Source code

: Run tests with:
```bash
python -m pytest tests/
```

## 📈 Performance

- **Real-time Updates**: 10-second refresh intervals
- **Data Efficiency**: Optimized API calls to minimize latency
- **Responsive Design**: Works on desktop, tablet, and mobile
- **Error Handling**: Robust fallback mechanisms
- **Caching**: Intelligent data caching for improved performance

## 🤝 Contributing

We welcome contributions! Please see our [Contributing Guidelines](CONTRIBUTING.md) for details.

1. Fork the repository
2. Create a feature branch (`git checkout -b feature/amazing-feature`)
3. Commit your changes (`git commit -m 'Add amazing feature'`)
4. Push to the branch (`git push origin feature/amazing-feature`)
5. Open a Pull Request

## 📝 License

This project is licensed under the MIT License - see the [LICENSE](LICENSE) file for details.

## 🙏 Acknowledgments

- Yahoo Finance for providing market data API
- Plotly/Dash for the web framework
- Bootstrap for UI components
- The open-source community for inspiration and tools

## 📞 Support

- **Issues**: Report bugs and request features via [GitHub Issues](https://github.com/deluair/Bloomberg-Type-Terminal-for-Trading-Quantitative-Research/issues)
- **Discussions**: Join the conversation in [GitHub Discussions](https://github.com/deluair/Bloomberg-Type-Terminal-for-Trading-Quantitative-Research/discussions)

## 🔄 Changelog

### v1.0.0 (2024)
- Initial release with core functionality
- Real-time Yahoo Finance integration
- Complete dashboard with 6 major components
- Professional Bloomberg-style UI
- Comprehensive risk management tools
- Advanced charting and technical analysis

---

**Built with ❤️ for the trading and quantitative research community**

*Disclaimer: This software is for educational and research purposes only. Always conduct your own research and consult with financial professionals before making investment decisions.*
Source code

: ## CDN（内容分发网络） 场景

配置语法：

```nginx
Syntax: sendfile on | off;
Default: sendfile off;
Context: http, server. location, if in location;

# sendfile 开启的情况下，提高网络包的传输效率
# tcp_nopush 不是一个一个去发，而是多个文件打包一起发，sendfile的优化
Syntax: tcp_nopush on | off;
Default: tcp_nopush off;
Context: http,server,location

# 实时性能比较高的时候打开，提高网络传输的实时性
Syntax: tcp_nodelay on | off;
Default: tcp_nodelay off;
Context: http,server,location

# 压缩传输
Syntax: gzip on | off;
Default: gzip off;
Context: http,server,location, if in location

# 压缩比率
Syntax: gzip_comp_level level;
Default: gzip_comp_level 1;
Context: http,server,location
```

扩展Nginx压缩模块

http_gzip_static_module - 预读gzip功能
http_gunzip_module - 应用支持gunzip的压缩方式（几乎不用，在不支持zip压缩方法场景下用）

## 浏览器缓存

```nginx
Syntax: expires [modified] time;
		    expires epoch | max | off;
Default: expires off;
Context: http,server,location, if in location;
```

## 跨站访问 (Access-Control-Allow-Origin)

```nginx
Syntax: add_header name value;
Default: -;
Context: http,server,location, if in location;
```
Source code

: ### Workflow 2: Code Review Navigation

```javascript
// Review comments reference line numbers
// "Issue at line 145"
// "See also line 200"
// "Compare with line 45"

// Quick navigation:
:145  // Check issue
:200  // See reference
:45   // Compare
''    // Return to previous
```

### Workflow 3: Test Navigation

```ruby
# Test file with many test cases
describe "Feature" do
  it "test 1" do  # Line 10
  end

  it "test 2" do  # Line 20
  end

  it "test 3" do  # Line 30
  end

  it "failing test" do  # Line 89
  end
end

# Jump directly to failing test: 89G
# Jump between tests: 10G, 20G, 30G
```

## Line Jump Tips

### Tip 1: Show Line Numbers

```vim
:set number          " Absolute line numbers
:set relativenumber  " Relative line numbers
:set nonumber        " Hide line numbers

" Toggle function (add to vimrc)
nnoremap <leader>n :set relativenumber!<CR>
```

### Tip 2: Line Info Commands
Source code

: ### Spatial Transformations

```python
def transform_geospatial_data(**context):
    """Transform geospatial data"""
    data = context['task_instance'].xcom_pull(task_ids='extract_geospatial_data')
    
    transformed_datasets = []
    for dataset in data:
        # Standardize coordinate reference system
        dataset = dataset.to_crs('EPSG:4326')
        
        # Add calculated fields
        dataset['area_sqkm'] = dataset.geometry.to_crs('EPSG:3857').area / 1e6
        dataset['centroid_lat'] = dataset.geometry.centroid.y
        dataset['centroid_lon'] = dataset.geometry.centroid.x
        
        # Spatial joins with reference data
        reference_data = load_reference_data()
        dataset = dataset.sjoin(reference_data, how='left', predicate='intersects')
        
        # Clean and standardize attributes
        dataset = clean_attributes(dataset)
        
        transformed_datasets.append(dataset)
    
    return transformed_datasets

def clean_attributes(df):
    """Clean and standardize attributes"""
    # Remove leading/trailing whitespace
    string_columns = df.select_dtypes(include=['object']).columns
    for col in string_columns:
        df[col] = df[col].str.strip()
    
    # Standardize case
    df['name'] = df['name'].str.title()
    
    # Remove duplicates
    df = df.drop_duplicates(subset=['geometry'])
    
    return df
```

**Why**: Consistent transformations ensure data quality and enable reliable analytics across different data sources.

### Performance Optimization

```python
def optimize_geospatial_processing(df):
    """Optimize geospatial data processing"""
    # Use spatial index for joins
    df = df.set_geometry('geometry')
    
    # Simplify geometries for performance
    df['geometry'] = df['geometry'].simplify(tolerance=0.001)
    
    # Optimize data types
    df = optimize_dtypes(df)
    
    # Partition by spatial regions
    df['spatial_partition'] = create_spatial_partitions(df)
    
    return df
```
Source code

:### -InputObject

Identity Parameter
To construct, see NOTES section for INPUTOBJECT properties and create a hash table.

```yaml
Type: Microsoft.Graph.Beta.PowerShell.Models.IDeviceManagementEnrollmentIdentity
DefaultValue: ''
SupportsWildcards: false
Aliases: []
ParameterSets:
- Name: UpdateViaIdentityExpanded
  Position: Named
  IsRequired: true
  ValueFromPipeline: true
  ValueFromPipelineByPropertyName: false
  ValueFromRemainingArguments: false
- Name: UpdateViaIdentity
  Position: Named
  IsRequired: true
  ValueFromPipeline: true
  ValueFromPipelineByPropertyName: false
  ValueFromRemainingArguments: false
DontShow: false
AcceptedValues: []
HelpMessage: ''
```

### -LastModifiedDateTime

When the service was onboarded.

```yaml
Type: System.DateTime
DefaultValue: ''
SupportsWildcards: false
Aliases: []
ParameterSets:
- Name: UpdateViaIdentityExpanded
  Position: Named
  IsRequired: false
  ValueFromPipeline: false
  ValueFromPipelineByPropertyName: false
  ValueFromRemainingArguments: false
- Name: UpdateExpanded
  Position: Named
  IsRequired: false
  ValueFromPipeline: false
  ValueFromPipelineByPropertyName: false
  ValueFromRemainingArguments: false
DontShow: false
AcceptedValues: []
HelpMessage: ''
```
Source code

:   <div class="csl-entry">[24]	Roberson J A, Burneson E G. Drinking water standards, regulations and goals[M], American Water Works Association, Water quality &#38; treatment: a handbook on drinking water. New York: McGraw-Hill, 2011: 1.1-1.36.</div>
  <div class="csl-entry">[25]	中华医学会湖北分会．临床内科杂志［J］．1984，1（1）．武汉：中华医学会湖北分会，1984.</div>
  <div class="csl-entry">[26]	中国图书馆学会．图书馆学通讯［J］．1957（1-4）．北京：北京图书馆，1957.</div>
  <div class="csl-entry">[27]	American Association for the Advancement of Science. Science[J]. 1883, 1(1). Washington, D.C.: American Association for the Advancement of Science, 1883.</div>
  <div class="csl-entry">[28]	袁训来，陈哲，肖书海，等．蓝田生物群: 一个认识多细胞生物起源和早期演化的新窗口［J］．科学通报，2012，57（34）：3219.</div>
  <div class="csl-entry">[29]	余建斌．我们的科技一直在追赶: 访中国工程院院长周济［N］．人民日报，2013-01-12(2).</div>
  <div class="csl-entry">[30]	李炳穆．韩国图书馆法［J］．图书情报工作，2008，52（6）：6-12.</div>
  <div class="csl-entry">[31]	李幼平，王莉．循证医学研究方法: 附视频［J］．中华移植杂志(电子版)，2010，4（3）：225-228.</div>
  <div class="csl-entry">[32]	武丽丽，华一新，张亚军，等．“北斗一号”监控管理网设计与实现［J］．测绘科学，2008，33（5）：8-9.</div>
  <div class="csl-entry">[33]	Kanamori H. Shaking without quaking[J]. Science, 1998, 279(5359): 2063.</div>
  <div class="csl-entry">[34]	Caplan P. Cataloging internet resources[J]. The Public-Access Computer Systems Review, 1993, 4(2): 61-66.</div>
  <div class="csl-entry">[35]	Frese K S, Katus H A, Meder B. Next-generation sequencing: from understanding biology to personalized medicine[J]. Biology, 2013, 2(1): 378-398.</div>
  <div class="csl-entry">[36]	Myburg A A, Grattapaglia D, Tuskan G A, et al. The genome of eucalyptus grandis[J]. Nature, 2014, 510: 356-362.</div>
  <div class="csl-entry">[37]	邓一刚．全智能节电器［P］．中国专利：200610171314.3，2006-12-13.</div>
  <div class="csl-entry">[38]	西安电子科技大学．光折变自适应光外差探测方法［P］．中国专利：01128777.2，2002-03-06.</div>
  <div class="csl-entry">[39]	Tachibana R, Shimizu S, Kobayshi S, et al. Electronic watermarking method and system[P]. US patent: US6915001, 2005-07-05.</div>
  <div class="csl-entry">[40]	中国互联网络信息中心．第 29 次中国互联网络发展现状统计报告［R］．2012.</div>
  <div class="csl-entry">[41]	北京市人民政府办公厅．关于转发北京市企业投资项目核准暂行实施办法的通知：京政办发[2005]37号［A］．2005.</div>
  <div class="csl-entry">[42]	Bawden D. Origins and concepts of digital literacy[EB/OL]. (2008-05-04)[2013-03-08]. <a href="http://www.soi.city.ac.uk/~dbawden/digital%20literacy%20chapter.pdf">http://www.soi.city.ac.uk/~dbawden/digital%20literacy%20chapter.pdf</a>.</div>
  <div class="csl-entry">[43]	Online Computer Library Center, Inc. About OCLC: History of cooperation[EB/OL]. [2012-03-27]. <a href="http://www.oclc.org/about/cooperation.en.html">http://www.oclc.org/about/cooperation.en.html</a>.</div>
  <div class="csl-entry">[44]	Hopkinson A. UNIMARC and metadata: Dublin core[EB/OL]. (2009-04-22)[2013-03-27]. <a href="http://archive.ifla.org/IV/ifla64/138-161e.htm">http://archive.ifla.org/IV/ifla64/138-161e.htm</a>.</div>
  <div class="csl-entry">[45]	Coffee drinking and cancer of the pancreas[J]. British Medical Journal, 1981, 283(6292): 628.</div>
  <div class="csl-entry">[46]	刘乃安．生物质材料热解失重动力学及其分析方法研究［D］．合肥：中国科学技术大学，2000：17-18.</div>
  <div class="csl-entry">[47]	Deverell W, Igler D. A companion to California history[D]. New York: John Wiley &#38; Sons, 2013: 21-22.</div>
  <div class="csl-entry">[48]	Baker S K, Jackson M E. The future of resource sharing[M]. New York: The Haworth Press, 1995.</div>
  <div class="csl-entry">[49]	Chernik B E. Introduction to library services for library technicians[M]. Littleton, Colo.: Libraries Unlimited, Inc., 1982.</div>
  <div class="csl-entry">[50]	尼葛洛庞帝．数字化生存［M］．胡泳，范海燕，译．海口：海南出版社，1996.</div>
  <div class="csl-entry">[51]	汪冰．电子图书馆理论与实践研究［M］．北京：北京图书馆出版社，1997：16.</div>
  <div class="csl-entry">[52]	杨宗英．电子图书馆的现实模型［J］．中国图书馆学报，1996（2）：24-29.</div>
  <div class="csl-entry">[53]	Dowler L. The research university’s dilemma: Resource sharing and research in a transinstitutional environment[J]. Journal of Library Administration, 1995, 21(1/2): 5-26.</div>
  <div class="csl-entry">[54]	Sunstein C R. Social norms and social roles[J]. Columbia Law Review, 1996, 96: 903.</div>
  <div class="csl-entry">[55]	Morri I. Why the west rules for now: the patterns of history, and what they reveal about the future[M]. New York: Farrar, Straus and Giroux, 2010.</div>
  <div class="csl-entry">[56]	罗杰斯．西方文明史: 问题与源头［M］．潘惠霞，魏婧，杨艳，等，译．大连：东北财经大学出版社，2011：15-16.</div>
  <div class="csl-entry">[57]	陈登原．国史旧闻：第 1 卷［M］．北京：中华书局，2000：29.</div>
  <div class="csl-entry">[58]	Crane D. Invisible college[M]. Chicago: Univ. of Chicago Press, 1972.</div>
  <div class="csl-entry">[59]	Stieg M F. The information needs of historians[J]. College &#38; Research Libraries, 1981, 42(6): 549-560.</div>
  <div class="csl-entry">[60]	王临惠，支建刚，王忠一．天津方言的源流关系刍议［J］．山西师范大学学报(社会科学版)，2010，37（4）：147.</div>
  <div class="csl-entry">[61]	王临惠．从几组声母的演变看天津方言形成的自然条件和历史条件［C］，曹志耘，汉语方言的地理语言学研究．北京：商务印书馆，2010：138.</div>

■ ■ ■

- **Your instructions**: From the first line of the records above down to the line containing "- Initial release with core functionality", repeat each line exactly as written. Include both of those lines and add nothing.

- **Result**:
Source code

: Run tests with:
```bash
python -m pytest tests/
```

## 📈 Performance

- **Real-time Updates**: 10-second refresh intervals
- **Data Efficiency**: Optimized API calls to minimize latency
- **Responsive Design**: Works on desktop, tablet, and mobile
- **Error Handling**: Robust fallback mechanisms
- **Caching**: Intelligent data caching for improved performance

## 🤝 Contributing

We welcome contributions! Please see our [Contributing Guidelines](CONTRIBUTING.md) for details.

1. Fork the repository
2. Create a feature branch (`git checkout -b feature/amazing-feature`)
3. Commit your changes (`git commit -m 'Add amazing feature'`)
4. Push to the branch (`git push origin feature/amazing-feature`)
5. Open a Pull Request

## 📝 License

This project is licensed under the MIT License - see the [LICENSE](LICENSE) file for details.

## 🙏 Acknowledgments

- Yahoo Finance for providing market data API
- Plotly/Dash for the web framework
- Bootstrap for UI components
- The open-source community for inspiration and tools

## 📞 Support

- **Issues**: Report bugs and request features via [GitHub Issues](https://github.com/deluair/Bloomberg-Type-Terminal-for-Trading-Quantitative-Research/issues)
- **Discussions**: Join the conversation in [GitHub Discussions](https://github.com/deluair/Bloomberg-Type-Terminal-for-Trading-Quantitative-Research/discussions)

## 🔄 Changelog

### v1.0.0 (2024)
- Initial release with core functionality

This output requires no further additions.